** Opening DOCUMENT PASSAGE block **

This repository contains the source and default configuration files for the repochecker
service. It can read yum/dnf
repositories (primarily targeted at fedora), analyze broken dependencies, remove false positives, take overrides from a
configuration file into account, and serve the resulting statistics as JSON files and via a simple HTTP API.
It is the successor of fedora-health-check, which was written in Python, was slow, and was written as a one-shot program instead of a service, with results committed to a git repository instead of served via an API.
The service relies on dnf/yum repositories that are available on the system (though they need not be enabled by
default), so by default, it requires dnf
, dnf-utils
, fedora-repos
, and fedora-repos-rawhide
.
It's possible to provide overrides / an "allowlist" for filtering out false positives that are not really broken
dependencies. The current configuration is shipped as structured JSON data in the overrides.json
file in the project
root. It's possible to filter out broken dependencies per release (or for all releases), per architecture (or for all
architectures), and either for all packages with a specific false positive, or only for a specified list of packages.
The overrides.py
script serves as a utility for editing, validating, and consistently sorting and formatting the JSON
overrides file.
The default configuration is shipped in the repochecker.toml
file in the project root. This is where releases are
added after the branch point, old releases are removed after they reach their EOL, and where release type can be
switched from prerelease
to stable
after a fedora release reaches GA. The refresh interval for repository data and
package maintainers can also be configured (in number of hours).
The REPOCHECKER_LOG
environment variable can be used to increase logger verbosity, for example by setting the logging
level for repochecker
itself to debug
: REPOCHECKER_LOG=repochecker=debug repochecker
An example systemd unit file is provided in the etc
directory. By default, repochecker
will check the following
locations for an existing configuration file and overrides, in this order, and will use the first one it finds:
- current working directory (as returned by
std::env::current_dir()
) /etc/repochecker/repochecker.{toml,json}
/usr/share/repochecker/repochecker.{toml,json}
Data served via HTTP endpoints by repochecker
is provided on a best-effort basis. Limitations of the underlying data
sources and/or technologies make providing 100% correct data almost impossible.
- architecture-dependent RPM source packages (SRPMs)

** Closing DOCUMENT PASSAGE block **
** Opening ENTRIES PROVIDED block **

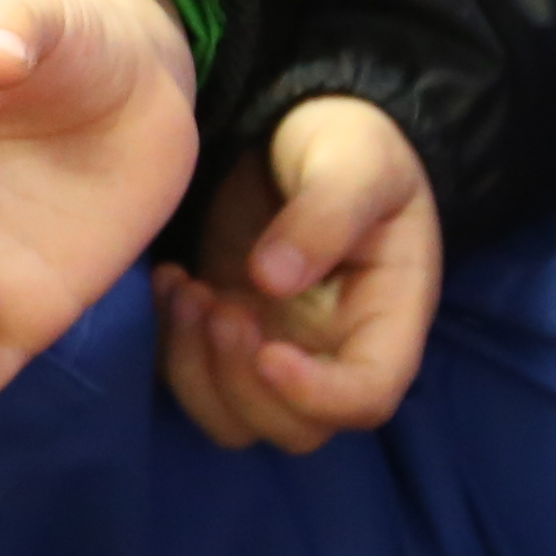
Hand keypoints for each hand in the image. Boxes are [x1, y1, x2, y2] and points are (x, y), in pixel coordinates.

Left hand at [153, 97, 442, 450]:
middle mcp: (332, 353)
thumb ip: (325, 214)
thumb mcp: (356, 162)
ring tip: (185, 287)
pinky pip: (191, 380)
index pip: (367, 396)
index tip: (268, 351)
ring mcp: (276, 351)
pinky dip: (169, 347)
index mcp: (387, 320)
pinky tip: (168, 279)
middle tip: (216, 304)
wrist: (299, 127)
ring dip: (197, 370)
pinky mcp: (224, 337)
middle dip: (243, 382)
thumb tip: (273, 281)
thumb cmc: (348, 144)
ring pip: (235, 419)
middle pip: (295, 428)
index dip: (318, 395)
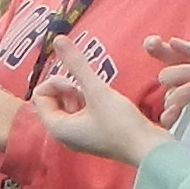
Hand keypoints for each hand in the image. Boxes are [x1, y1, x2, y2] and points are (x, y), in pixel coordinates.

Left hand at [31, 64, 164, 168]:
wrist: (150, 150)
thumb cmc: (123, 126)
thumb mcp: (97, 90)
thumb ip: (77, 64)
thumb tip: (57, 39)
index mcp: (58, 128)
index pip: (39, 95)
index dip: (57, 82)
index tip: (78, 84)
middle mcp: (65, 135)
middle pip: (53, 99)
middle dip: (70, 89)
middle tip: (91, 93)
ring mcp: (79, 136)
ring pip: (70, 103)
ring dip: (84, 94)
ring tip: (102, 100)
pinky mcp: (94, 133)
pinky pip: (83, 110)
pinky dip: (93, 102)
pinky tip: (109, 106)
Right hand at [138, 34, 189, 122]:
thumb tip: (172, 42)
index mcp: (186, 64)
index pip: (163, 53)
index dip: (155, 47)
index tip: (156, 43)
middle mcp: (179, 84)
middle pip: (166, 76)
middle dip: (183, 72)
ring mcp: (180, 104)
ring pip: (169, 97)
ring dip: (184, 91)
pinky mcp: (182, 124)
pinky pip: (167, 119)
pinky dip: (171, 113)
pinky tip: (178, 109)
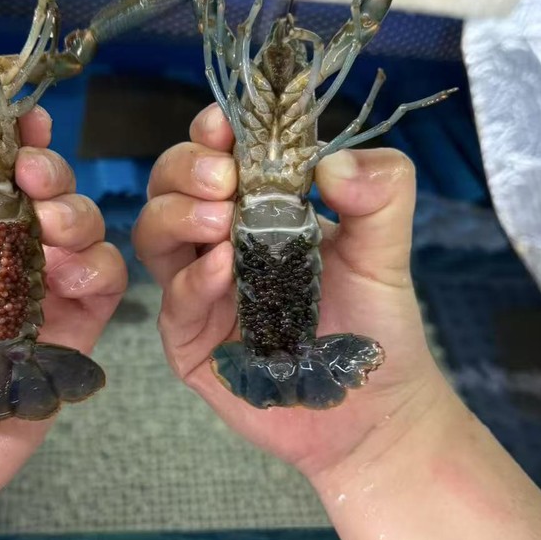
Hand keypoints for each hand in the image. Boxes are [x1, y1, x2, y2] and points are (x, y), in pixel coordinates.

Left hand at [0, 107, 125, 524]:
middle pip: (40, 190)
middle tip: (34, 169)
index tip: (9, 109)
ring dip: (75, 211)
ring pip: (79, 228)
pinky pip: (100, 285)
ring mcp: (34, 293)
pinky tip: (76, 268)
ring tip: (52, 219)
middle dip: (46, 167)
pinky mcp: (65, 335)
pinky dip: (98, 266)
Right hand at [133, 103, 459, 478]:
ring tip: (219, 219)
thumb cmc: (375, 328)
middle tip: (222, 178)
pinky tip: (224, 273)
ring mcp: (199, 291)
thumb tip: (333, 161)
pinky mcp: (190, 340)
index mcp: (260, 209)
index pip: (219, 155)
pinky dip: (195, 279)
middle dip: (185, 169)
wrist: (373, 414)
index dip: (211, 134)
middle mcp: (220, 242)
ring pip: (154, 234)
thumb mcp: (387, 251)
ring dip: (178, 215)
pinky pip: (173, 300)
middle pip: (170, 185)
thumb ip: (382, 194)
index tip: (223, 124)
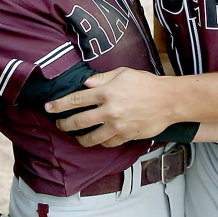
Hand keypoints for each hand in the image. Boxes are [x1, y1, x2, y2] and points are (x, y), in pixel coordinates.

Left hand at [45, 67, 174, 145]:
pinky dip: (101, 142)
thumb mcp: (123, 73)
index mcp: (106, 92)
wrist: (169, 100)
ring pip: (92, 137)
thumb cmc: (147, 83)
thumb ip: (102, 79)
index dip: (59, 105)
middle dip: (64, 124)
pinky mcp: (127, 136)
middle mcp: (109, 110)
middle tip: (59, 124)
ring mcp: (118, 126)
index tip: (48, 108)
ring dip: (80, 138)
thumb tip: (86, 83)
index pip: (75, 100)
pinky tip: (99, 139)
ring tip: (77, 137)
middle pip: (79, 121)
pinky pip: (108, 143)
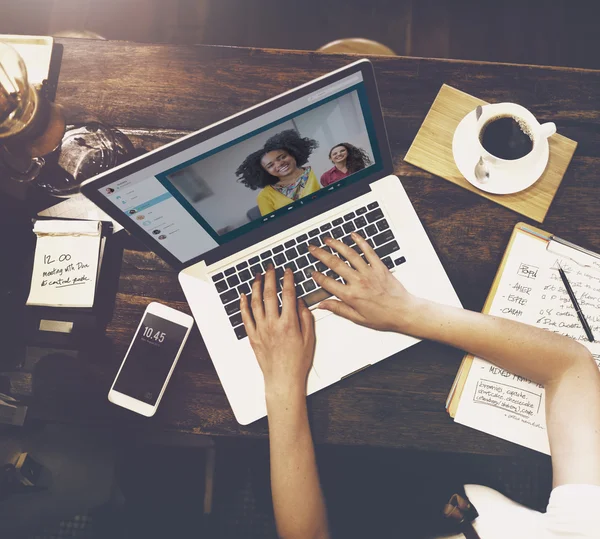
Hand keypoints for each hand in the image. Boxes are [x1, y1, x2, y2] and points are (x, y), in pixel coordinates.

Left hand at [240, 266, 315, 396]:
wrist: (283, 379)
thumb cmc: (297, 362)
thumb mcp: (309, 338)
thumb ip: (305, 317)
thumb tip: (300, 302)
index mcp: (289, 323)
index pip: (288, 294)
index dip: (288, 280)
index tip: (287, 272)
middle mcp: (273, 324)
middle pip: (269, 294)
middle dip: (270, 277)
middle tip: (271, 268)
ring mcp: (261, 329)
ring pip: (255, 302)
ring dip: (256, 287)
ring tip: (258, 277)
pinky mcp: (253, 336)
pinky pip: (245, 317)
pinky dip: (243, 304)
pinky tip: (244, 296)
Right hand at [309, 232, 420, 332]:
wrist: (403, 312)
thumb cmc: (383, 317)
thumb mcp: (358, 318)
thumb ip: (338, 309)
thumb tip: (322, 305)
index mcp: (351, 295)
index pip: (328, 283)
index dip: (317, 276)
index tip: (312, 272)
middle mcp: (358, 281)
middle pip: (335, 264)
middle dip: (320, 254)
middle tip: (312, 248)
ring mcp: (369, 272)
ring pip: (349, 254)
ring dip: (336, 245)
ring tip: (327, 239)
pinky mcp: (379, 266)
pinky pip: (368, 251)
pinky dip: (360, 241)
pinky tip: (353, 235)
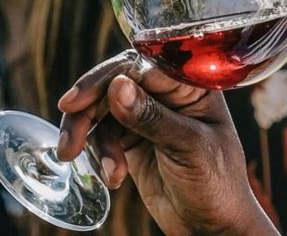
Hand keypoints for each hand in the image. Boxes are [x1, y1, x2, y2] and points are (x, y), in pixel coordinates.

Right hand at [56, 52, 278, 235]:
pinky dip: (101, 156)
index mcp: (187, 85)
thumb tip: (116, 85)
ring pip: (101, 111)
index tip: (75, 101)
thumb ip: (151, 117)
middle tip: (69, 143)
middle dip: (87, 112)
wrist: (213, 228)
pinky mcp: (132, 139)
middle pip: (112, 85)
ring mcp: (146, 115)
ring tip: (107, 174)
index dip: (103, 79)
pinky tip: (114, 178)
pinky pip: (102, 135)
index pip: (138, 67)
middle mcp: (164, 94)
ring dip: (92, 140)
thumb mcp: (188, 148)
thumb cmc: (217, 184)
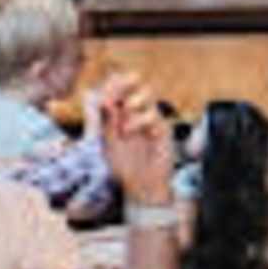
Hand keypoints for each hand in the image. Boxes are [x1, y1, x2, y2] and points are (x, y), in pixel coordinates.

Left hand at [90, 74, 177, 201]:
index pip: (116, 88)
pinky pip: (154, 114)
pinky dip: (141, 121)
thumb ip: (106, 123)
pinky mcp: (162, 127)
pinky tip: (133, 133)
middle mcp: (135, 111)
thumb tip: (105, 101)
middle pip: (134, 82)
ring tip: (124, 120)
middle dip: (126, 82)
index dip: (111, 84)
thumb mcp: (108, 145)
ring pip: (147, 93)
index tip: (105, 90)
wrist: (142, 186)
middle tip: (118, 90)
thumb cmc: (123, 166)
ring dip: (134, 101)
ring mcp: (150, 118)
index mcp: (118, 113)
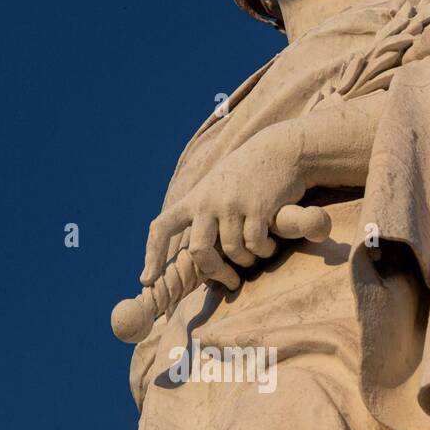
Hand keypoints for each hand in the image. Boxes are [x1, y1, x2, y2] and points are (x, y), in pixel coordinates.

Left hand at [141, 129, 304, 287]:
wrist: (282, 149)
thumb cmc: (249, 174)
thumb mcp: (217, 186)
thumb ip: (204, 212)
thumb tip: (198, 253)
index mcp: (194, 198)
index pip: (162, 227)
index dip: (152, 256)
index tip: (147, 280)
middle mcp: (208, 201)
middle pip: (199, 251)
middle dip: (215, 271)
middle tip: (230, 280)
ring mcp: (232, 204)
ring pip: (234, 252)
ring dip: (247, 260)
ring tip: (258, 252)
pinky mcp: (257, 208)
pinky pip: (256, 245)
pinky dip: (264, 250)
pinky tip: (270, 243)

** Closing ENTRIES PROVIDED block **

EXERCISE TASKS >>
1. According to the repochecker description, which earlier program does this service succeed?
2. Resume the repochecker description from its final line.

TASK ANSWERS >>
1. fedora-health-check

2.
While it is forbidden by policy to have a package produce RPM source package contents that differ depending on the environment (including the architecture that the SRPM is generated on), the RPM headers (source package metadata) can - and will - be different. For example, BuildRequires that are only present on specific architectures might or might not be present in RPM headers, depending on the host system the SRPM is built on.
- architecture-specific source packages discarded by koji
For "normal" builds in the Fedora koji instance, the SRPM for the build is built from dist-git, and then distributed to
builders of the different architectures. There, they are built in mock, which also produces a rebuilt SRPM file that
has RPM headers that are specific to that architecture. However, only the initial SRPM file is collected, and those
built on different builder architectures are discarded. The machine that runs the buildSRPMfromSCM
task for generating
the initial SRPM file is selected by the koji scheduler, so its architecture is, essentially, randomized.
- Fedora infrastructure treats SRPM packages as architecture-independent
Since only one SRPM file (which might or might not have architecture-dependent RPM headers) is collected by koji, there
is also only one -source
repository produced for all architectures. Querying this repository hence yields unreliable
results - in particular, BuildRequires
might be present on architectures even if they should explicitly not be present
for that architecture according to the .spec
file contained in the SRPM file.
It is possible to add overrides for "false positives" that are caused by these architectural limitations, as described above.
- compose process has issues with architecture-specific
noarch
packages
Packages that are contain no architecture-specific files (noarch
) but have dependencies that are not available on all
architectures get erroneously included in repositories that are explicitly excluded by the package's .spec
file.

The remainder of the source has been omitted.